| Supplied text |
※

Many people have real concerns about credit being thrust upon us, but the apparent easy availability of credit doesn't extend to those who arguably need it most. Here, as elsewhere, the poor pay more, shopping for credit in a more restricted market than those with security to offer and the luxury of being able to shop around for it. The real credit costs of shopping for clothes via a catalogue company may be massive, but most of the customers have no realistic choice; credit cards and bank loans are not available, and even basic banking facilities are increasingly hard to obtain for those whose accounts are never likely to offer much profit to the bank.
2. Financial Exclusion
Tackling "financial exclusion" has been a key part of the Scottish Executive's social inclusion strategy. It covers the difficulty, for many people on low incomes or in areas of urban or rural deprivation, of getting access to basic financial services - bank accounts, reasonably cheap credit, basic insurance, etc.
The extra cost of not having a bank account is estimated at £5 per week (a significant factor for people living on benefit); lack of insurance can transform a minor accident like a leaky washing machine into a serious problem; and lack of available credit pushes people into the hands of loan sharks.
A group from the churches met with the Executive to discuss this, and the part that churches can play in tackling the problem. Churches have had a significant role in developing credit unions, which can make a significant contribution here; the group encouraged the Executive to look at ways of giving support to credit unions (eg through start-up grants, help with training, and modifying the current legal framework to allow credit unions to develop other services, such as insurance, for their members).
As part of their Social Justice strategy, the Executive is working with Money Advice Scotland to establish a Scottish Debtline, and doing research on what people in local communities want in terms of financial services. Along with the UK government, the Executive has also recently announced proposals for a post-office based "Universal Bank" specialising in providing banking services to those on low incomes. In some ways, this seems like re-inventing the Savings Bank, which originated as the idea of a CofS minister tackling the financial exclusion of his day but is now geared to more profitable markets.
3. Warrant Sales
The Abolition of Poindings and Warrant Sales Bill proposes to remove from the available forms of "diligence" (ie legal debt recovery) the procedure for the identifying and enforced sale of items of a debtor's property to go towards meeting debts. Certain personal items are exempt from this, and the Executive has recently added televisions, radios, microwave ovens, telephones and computers to the list of goods exempt from sale.

※

| Material |
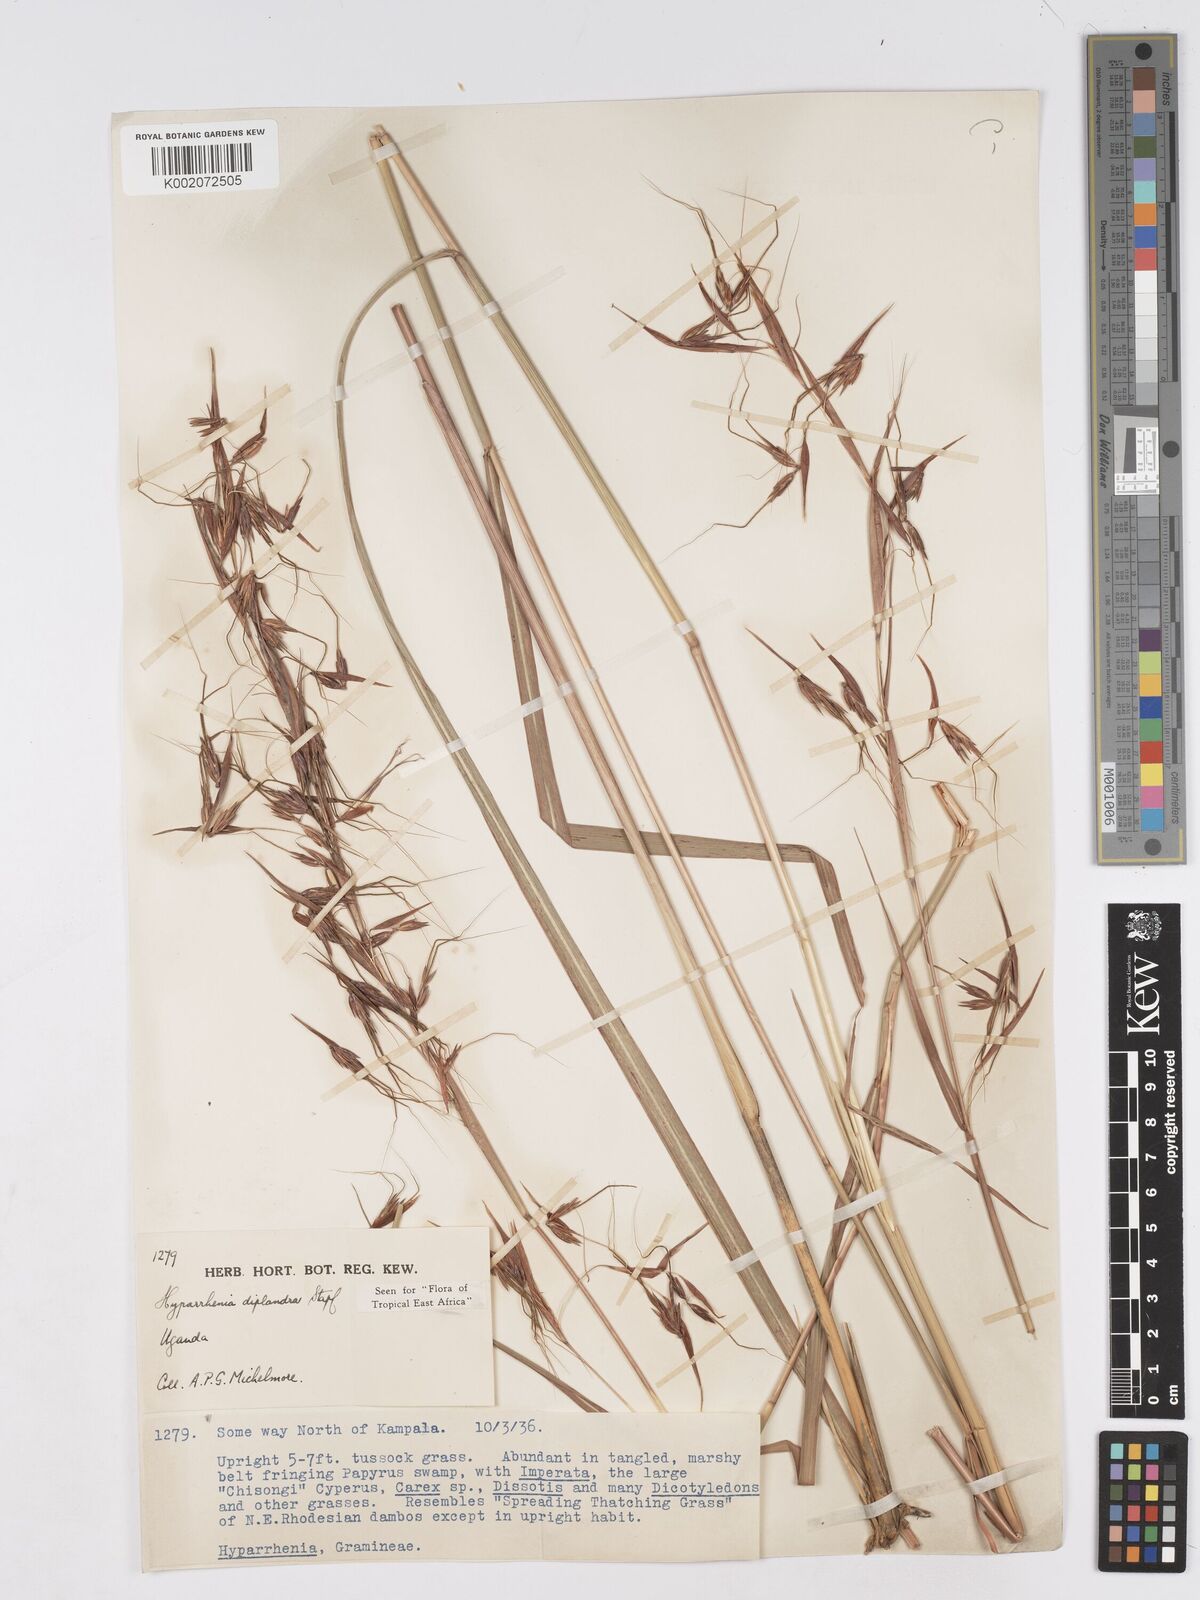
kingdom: Plantae
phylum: Tracheophyta
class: Liliopsida
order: Poales
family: Poaceae
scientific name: Poaceae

※

| Exercise objective |
Reproduce the stretch from "A group from" through "for their members)." in the text on credit and financial exclusion, word for word.

| Exercise result |
A group from the churches met with the Executive to discuss this, and the part that churches can play in tackling the problem. Churches have had a significant role in developing credit unions, which can make a significant contribution here; the group encouraged the Executive to look at ways of giving support to credit unions (eg through start-up grants, help with training, and modifying the current legal framework to allow credit unions to develop other services, such as insurance, for their members).